▶ **The problem**
Note every line in the entries that contains the string "efficace", and copy it.

▶ **Data in this exercise**
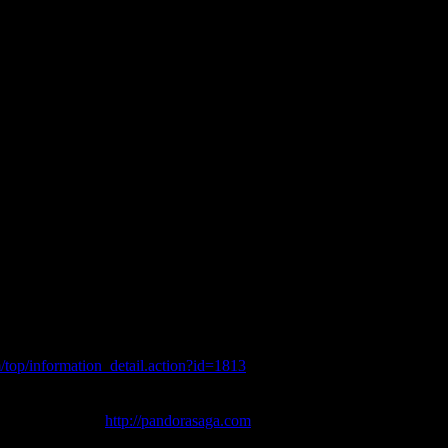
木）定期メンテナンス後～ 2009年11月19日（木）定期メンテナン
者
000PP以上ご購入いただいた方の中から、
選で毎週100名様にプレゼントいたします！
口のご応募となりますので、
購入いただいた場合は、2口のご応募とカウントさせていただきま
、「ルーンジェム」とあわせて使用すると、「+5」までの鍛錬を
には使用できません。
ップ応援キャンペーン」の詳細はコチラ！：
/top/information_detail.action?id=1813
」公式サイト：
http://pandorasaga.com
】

--

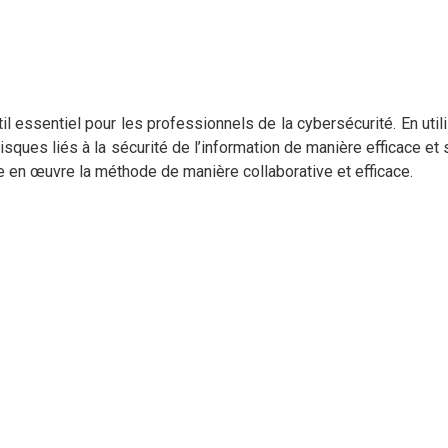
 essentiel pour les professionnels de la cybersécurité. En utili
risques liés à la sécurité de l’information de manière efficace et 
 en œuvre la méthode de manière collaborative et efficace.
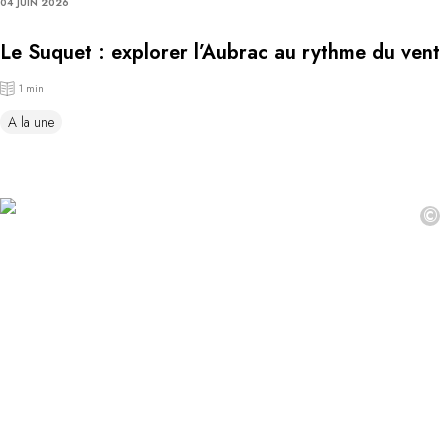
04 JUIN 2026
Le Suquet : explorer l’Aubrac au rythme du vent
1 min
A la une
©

▶ **Solution**
risques liés à la sécurité de l’information de manière efficace et 
 en œuvre la méthode de manière collaborative et efficace.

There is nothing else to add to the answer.